Although more automation is increasingly available to identify static errors and offer upgrade recommendations, dynamic dynamic platforms such as Java can load new code at runtime, which is an alternative way for bad actors to still run their malicious code. This is of particular interest due to heightened complexity. Of course, strategies such as organizational policy and monitoring are helpful, but we may focus in particular on dynamic analysis through a safe environment called a sandbox.
Relevance
From a DevOps perspective, we should be motivated find a way to automate as much as we can when it comes to open source dependency management, so that we can minimize the vulnerabilities possible. It is important to both be aware of what is vulnerable and address, so tooling and a culture of (automatically) examining and documenting open source work used in projects and pipelines is key.

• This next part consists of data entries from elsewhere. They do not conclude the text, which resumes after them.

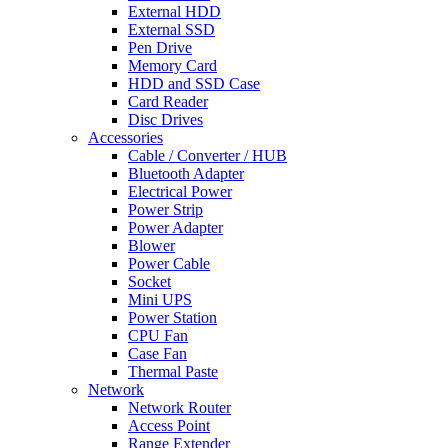
External HDD
External SSD
Pen Drive
Memory Card
HDD and SSD Case
Card Reader
Disc Drives
Accessories
Cable / Converter / HUB
Bluetooth Adapter
Electrical Power
Power Strip
Power Adapter
Blower
Power Cable
Socket
Mini UPS
Power Station
CPU Fan
Case Fan
Thermal Paste
Network
Network Router
Access Point
Range Extender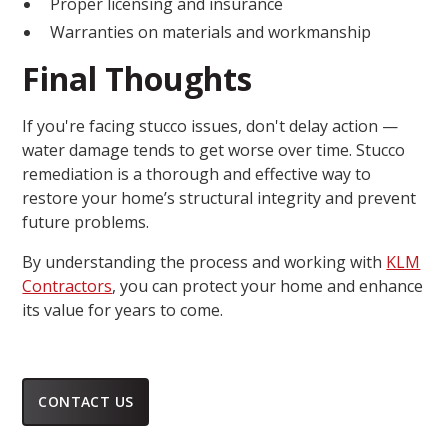
Proper licensing and insurance
Warranties on materials and workmanship
Final Thoughts
If you're facing stucco issues, don't delay action —
water damage tends to get worse over time. Stucco
remediation is a thorough and effective way to
restore your home’s structural integrity and prevent
future problems.
By understanding the process and working with
KLM
Contractors
, you can protect your home and enhance
its value for years to come.
CONTACT US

For example, a DevOps teams may opt to configure their VMSS via an image derived from the Github Actions public repository, which can be updated by anyone, anytime. Now the team would need to monitor both the pipelines they have configured and the VMSS agents that act on those pipelines, creating multiple layers of dependencies present. A project may not use all of the packages that such public images (such as the ones via Github Actions) include, as they are naturally not tailored to a particular project. This introduces vulnerability in the sense that there are unused dependencies that may always potentially become a risk in the future. In turn, the tackling of bloat is a key measure in reducing dynamic risk, as there are less variables at play.
Finally, all of these recommendations augment a clean and clear environment to do dynamic testing. A tool of particular interest is Veracode Dynamic Analysis, a Dynamic Application Security Testing (DAST) solution for web applications. In addition, Eclipse Steady can examine compiled Java code and report vulnerabilities by examining "fix-commits".
Overall, the tooling we planning to use and we approach all of this ties into the active culture of DevSecOps.